Anna Karenina, one of many film adaptations of the Leo Tolstoy novel of the same name, tells the story of an affair that tears the lives of those involved apart. In late 19th century Russia, Anna Karenina (Keira Knightley) is a content aristocrat married to the stuffy, yet kind statesman Alexei Karenin (Jude Law). Anna lives a happy and sensible life and has an especially close relationship with her only son. While in Moscow visiting her brother, Stiva (Matthew Macfadyen), she meets the young, handsome Count Vronsky (Aaron Taylor-Johnson). Vronsky is thought to soon be engaged to the young and beautiful Kitty (Alicia Vikander), but shocks everyone when he dances all night with Anna instead of Kitty at a ball. An affair between Anna and Vronsky ensues. This story is paralleled with the story of Konstantin Levin (Domhnall Gleeson), a young country landowner who is in pursuit of a marriage to Kitty and finding the key to a life of happiness.
With direction by Joe Wright, it’s no surprise that Anna Karenina boasts stunning visuals and impressive, sweeping long takes (those who appreciated the beauty of Wright’s Atonement and Pride and Prejudice will not be disappointed). The sets and costumes are rich with color and decadence.
Stylistically, the film is daring. Wright made a choice to have much of the action in the film take place on a theatrical stage, giving the audience the feeling of watching a stage play onscreen. For example, a scene will look like it is occurring in a proper film set until the camera pulls back and reveals the edge of the stage and footlights. At first, this tactic is distracting. It pulls the audience out of the narrative. However, after getting acquainted with the technique, in combination with an excellent score by Dario Marianelli, the entire film weaves together elegantly. This technique offers many opportunities for cinematic eye candy; for example there is an elaborate single swirling shot, which captures a change in setting from one scene to the next. Instead of a cut to the next scene, the audience witnesses set backdrops and props being rearranged around the characters. The extras in these sequences act like the chorus in a play, moving things around for the next scene or assisting the major characters in costume changes, all the while gliding across the screen in choreographed unison.
Wright also utilizes an interesting technique of having the extras and minor characters frozen in motion onscreen while the main characters remain moving, an elegant approach to dramatic scenes. Taking into account the great number of adaptations there have been of Anna Karenina to the screen and stage, it’s clear that part of the motivation for Wright’s use of the stage play setting and overall dramatic stylization is to set his film apart from the multitude of other stuffy adaptations.

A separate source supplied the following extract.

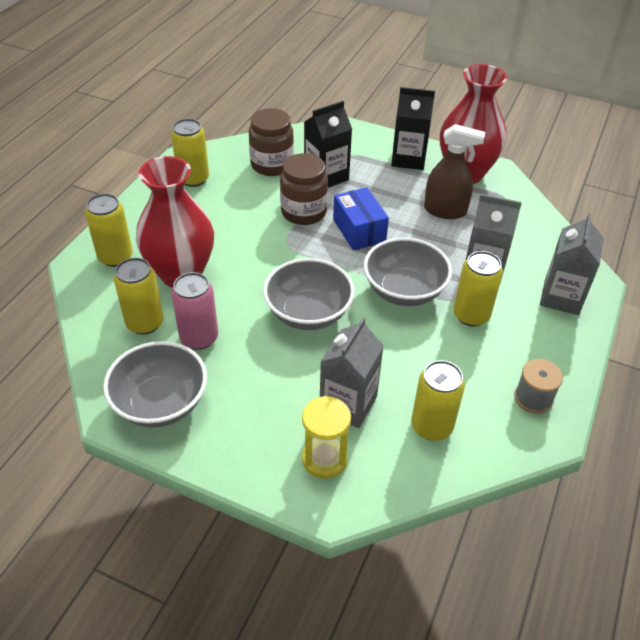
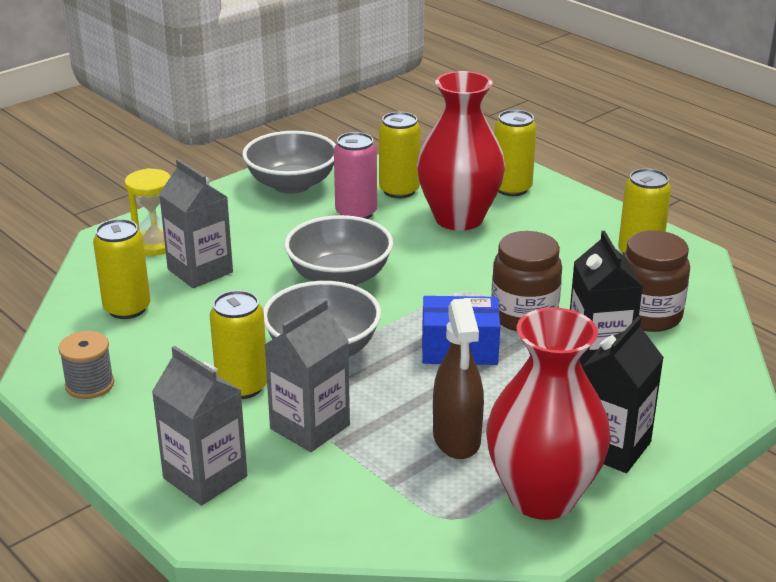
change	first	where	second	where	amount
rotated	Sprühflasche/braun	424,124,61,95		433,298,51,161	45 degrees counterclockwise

While this film is visually spectacular and full of excellent performances (Knightley and Law in particular), there is an essential lack of a cohesive message for the film. Anna’s story of giving up stability, friendships, and her son for love feels like a mistake for her from the very beginning. I found myself wishing she wouldn’t choose the path of romantic love and would instead choose her son and her life that she’d built with her husband. Maybe I’m unromantic; or maybe Taylor-Johnson’s Count Vronsky was not believable as a man worth giving all of those things up for, but I wanted Anna to choose to keep her family intact. Somehow, her motivation to betray her old life is not compelling enough in the film. In fact, her character rapidly changes from a reasonable, respectable woman who gives advice on happy matrimony, to a woman who gives up her life for love.
The parallel love story in the film of Konstantine’s initially unrequited love for Kitty sends a much different message on love. Konstantine is a lover of simplicity in life; he rejects the fanciful ways of high society in Moscow even though his rank and wealth would allow him to be a part of it. He and Kitty find a way to share a simple and beautiful love that is not exceptionally passionate, but giving and true. I found there to be more heart in their delicately told story than in the story of Anna and Vronsky.
Though a bit muddled in its message, the film indeed successfully portrays many types of love stories through an innovative lens of style. One thing is certain: Wright beautifully captures the romance of this lovely and lavish time in Russia while setting Anna Karenina apart stylistically from stuffy period dramas.